Prompt 1: Output everything in the study summary below from "Purpose of the" down to "and phenotype embeddings.", copied exactly.
Prompt 2: Using the study summary below, mark each statement yes or no and quote the words that settle it: (a) HPOFiller is built on graph convolutional networks. (b) Bi-GCN was applied to the protein-protein interaction network. (c) Ablation studies identified dropout as a key contributor to performance.
Prompt 3: According to the study summary below, what supported the high-ranking predictions?

Excerpted text:
● ● ●

Purpose of the Study:

  • To develop an accurate computational method for predicting missing protein-phenotype associations.
  • To leverage network structures and graph convolutional networks for improved Human Phenotype Ontology annotation.
  • To identify novel disease-gene associations through enhanced protein-phenotype data.

Main Methods:

  • Proposed HPOFiller, a graph convolutional network (GCN)-based approach.
  • Utilized S-GCN on protein-protein interaction and HPO semantic similarity networks.
  • Employed Bi-GCN on the protein-phenotype bipartite graph for message passing.
  • Repeatedly applied GCN modules to refine protein and phenotype embeddings.

Main Results:

  • HPOFiller significantly outperformed existing state-of-the-art methods in predicting missing HPO annotations.
  • Stringent cross-validation and temporal validation confirmed the model's robustness.
  • Ablation studies indicated batch normalization as a key contributor to performance.
  • High-ranking predictions were supported by existing literature evidence.

● ● ●

Data section:
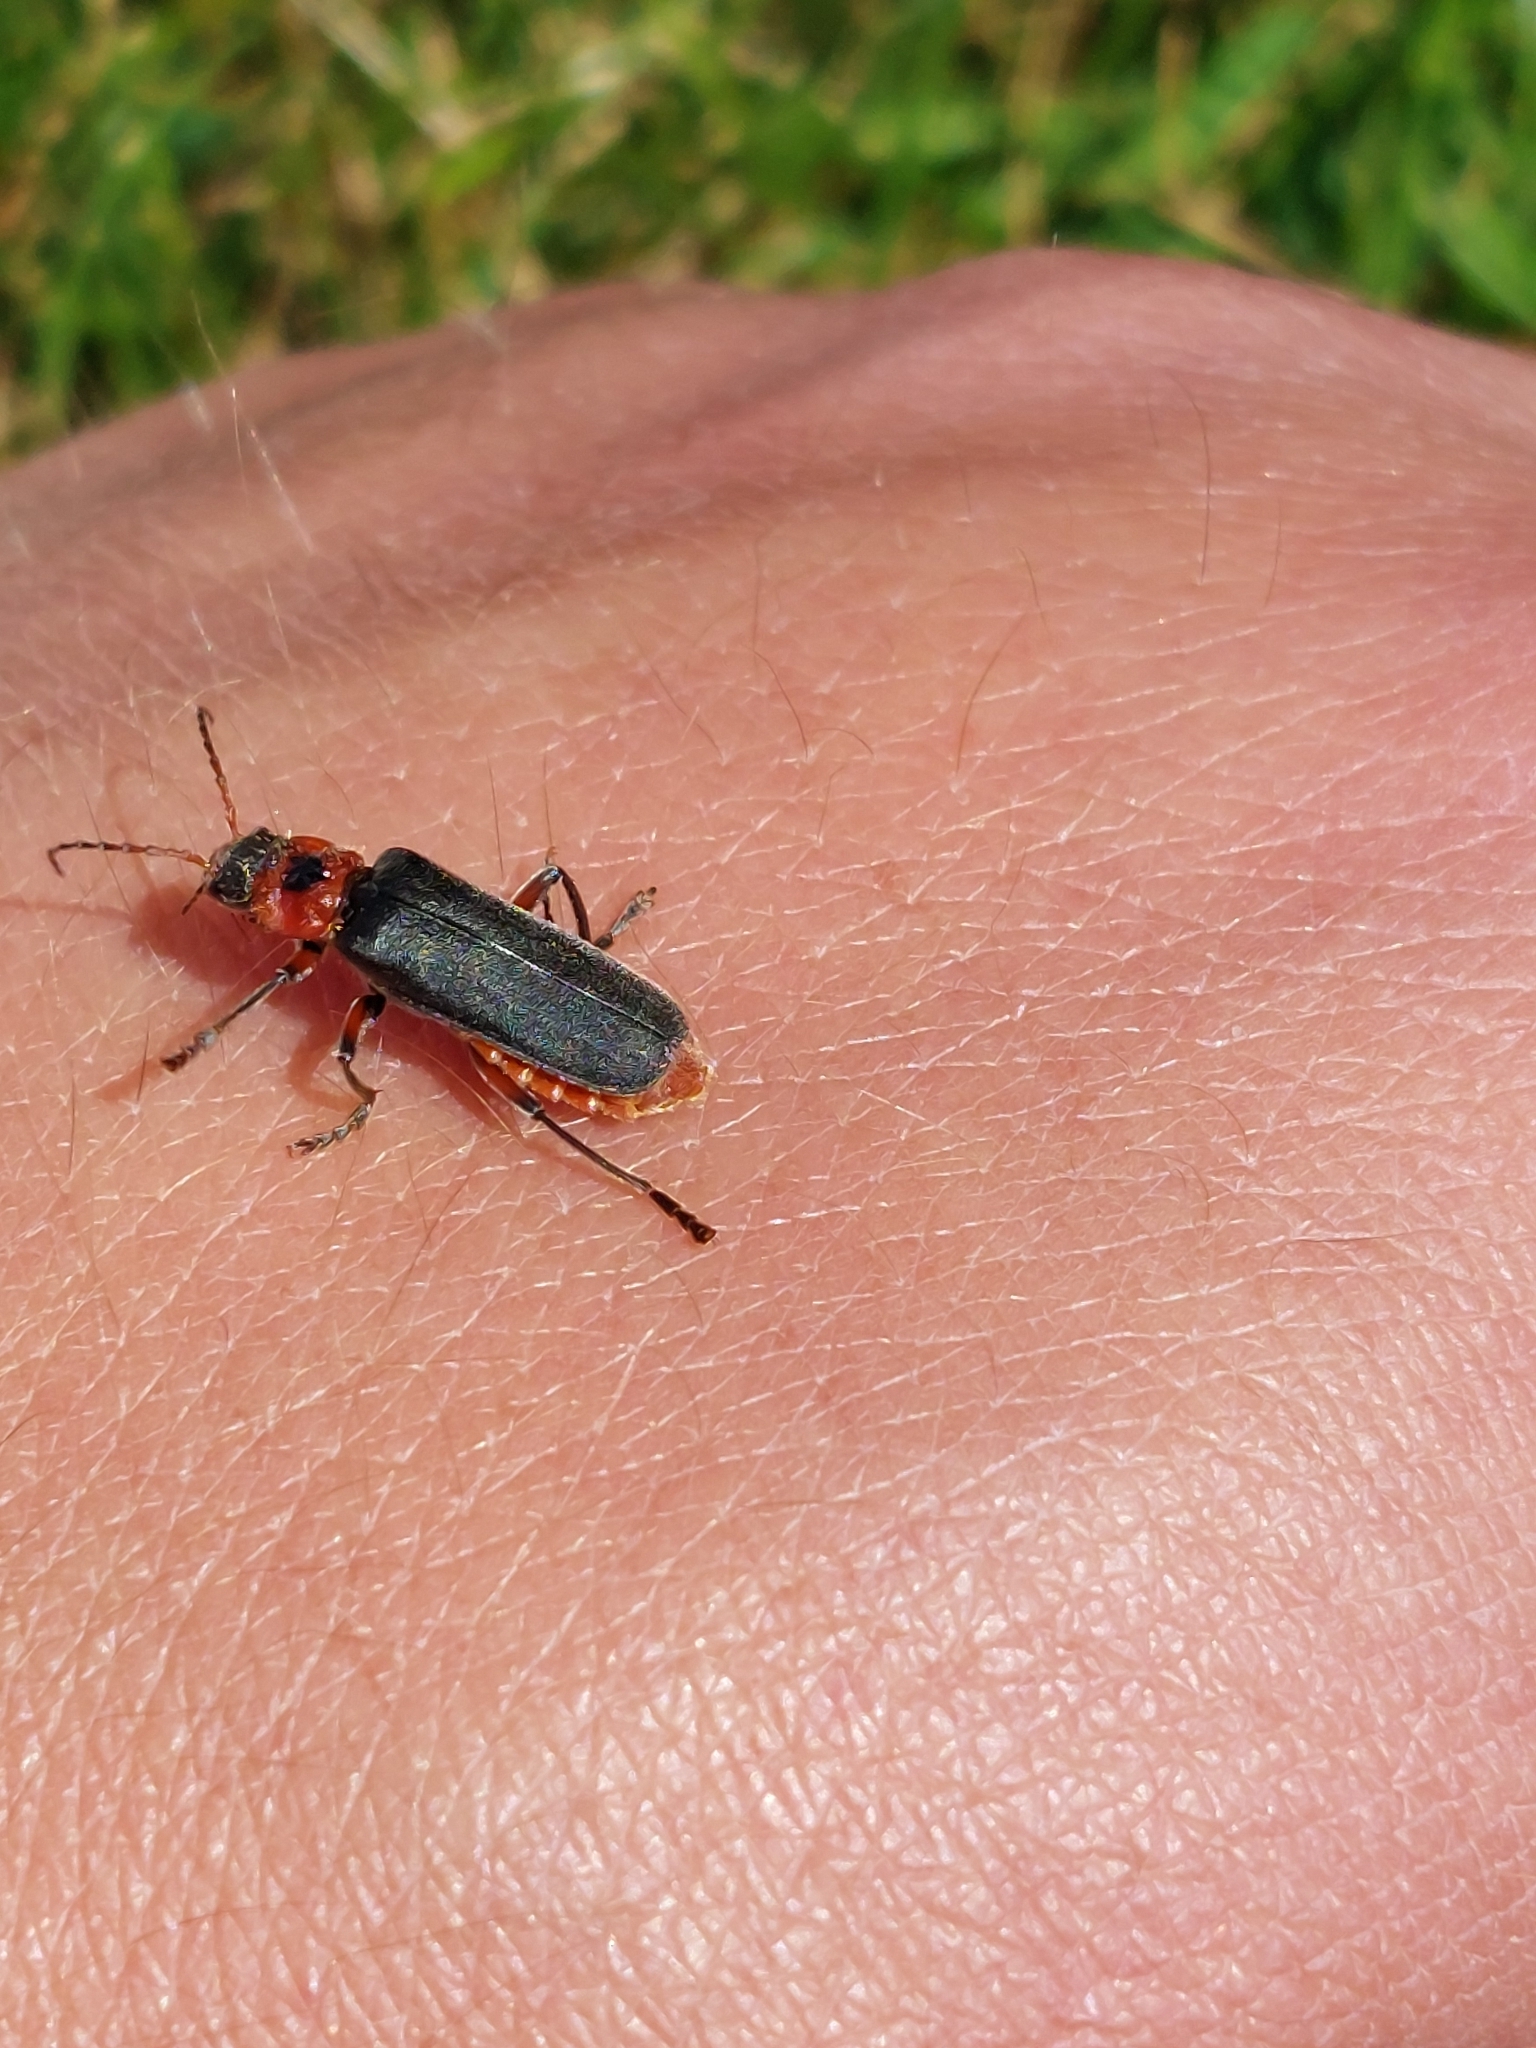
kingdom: Animalia
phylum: Arthropoda
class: Insecta
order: Coleoptera
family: Cantharidae
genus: Cantharis
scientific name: Cantharis rustica
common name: Soldier beetle
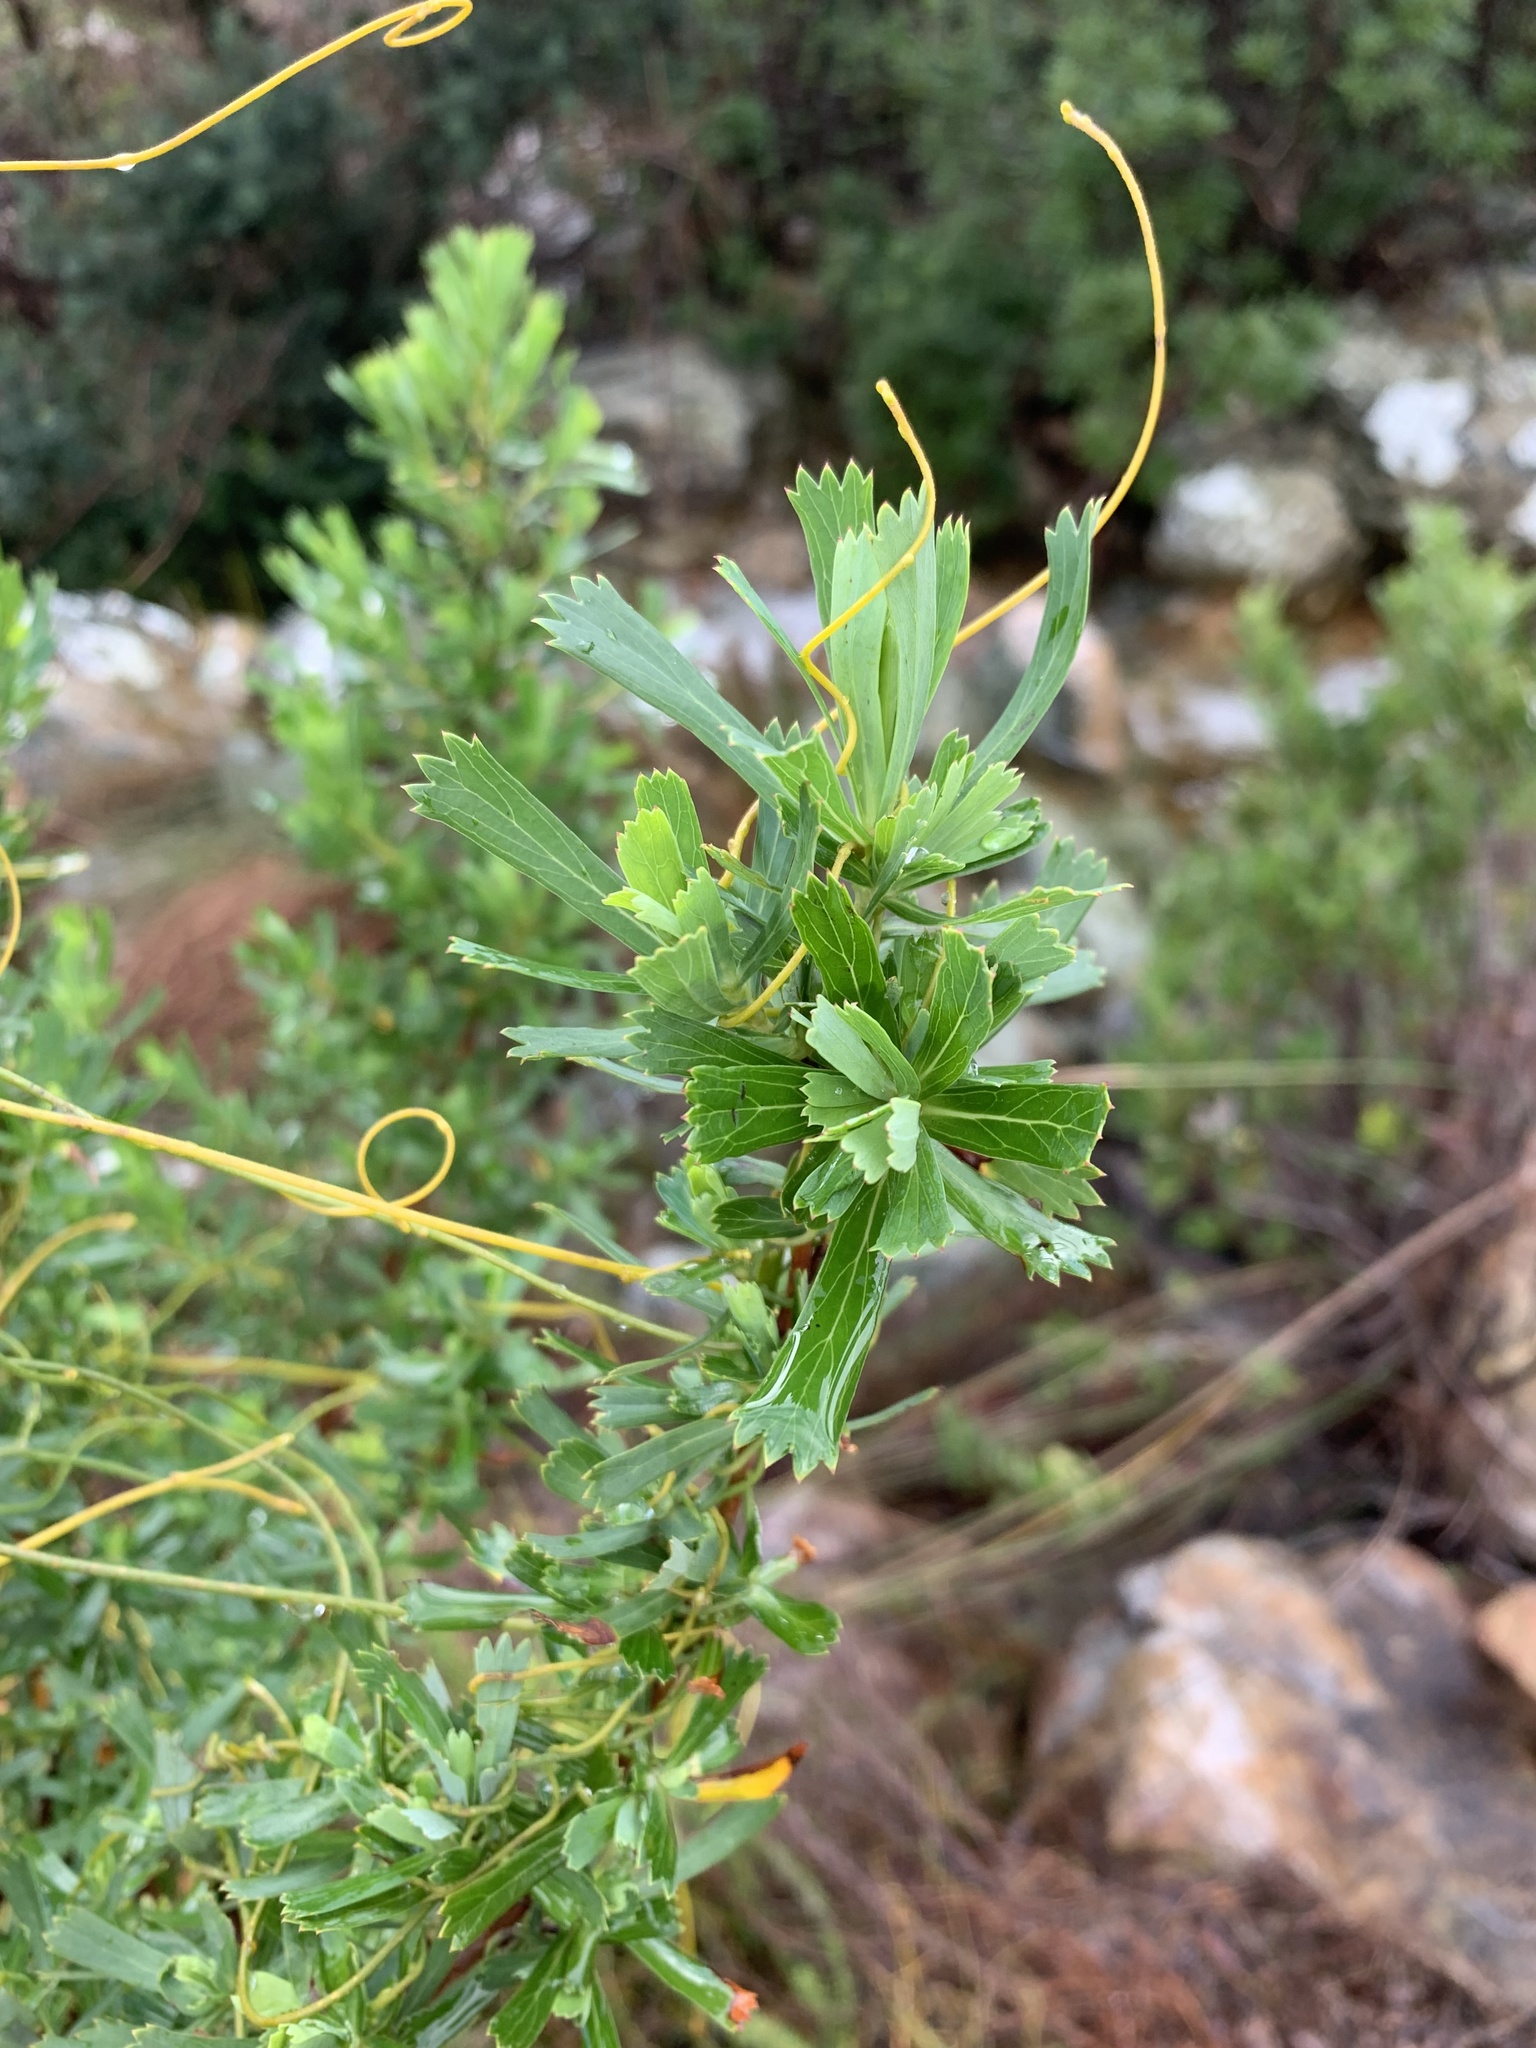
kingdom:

● ● ●

Reply 1:
Purpose of the Study:

  • To develop an accurate computational method for predicting missing protein-phenotype associations.
  • To leverage network structures and graph convolutional networks for improved Human Phenotype Ontology annotation.
  • To identify novel disease-gene associations through enhanced protein-phenotype data.

Main Methods:

  • Proposed HPOFiller, a graph convolutional network (GCN)-based approach.
  • Utilized S-GCN on protein-protein interaction and HPO semantic similarity networks.
  • Employed Bi-GCN on the protein-phenotype bipartite graph for message passing.
  • Repeatedly applied GCN modules to refine protein and phenotype embeddings.

Reply 2:
(a) Yes: "Proposed HPOFiller, a graph convolutional network (GCN)-based approach."
(b) No: "Employed Bi-GCN on the protein-phenotype bipartite graph for message passing."
(c) No: "Ablation studies indicated batch normalization as a key contributor to performance."

Reply 3: Existing literature evidence.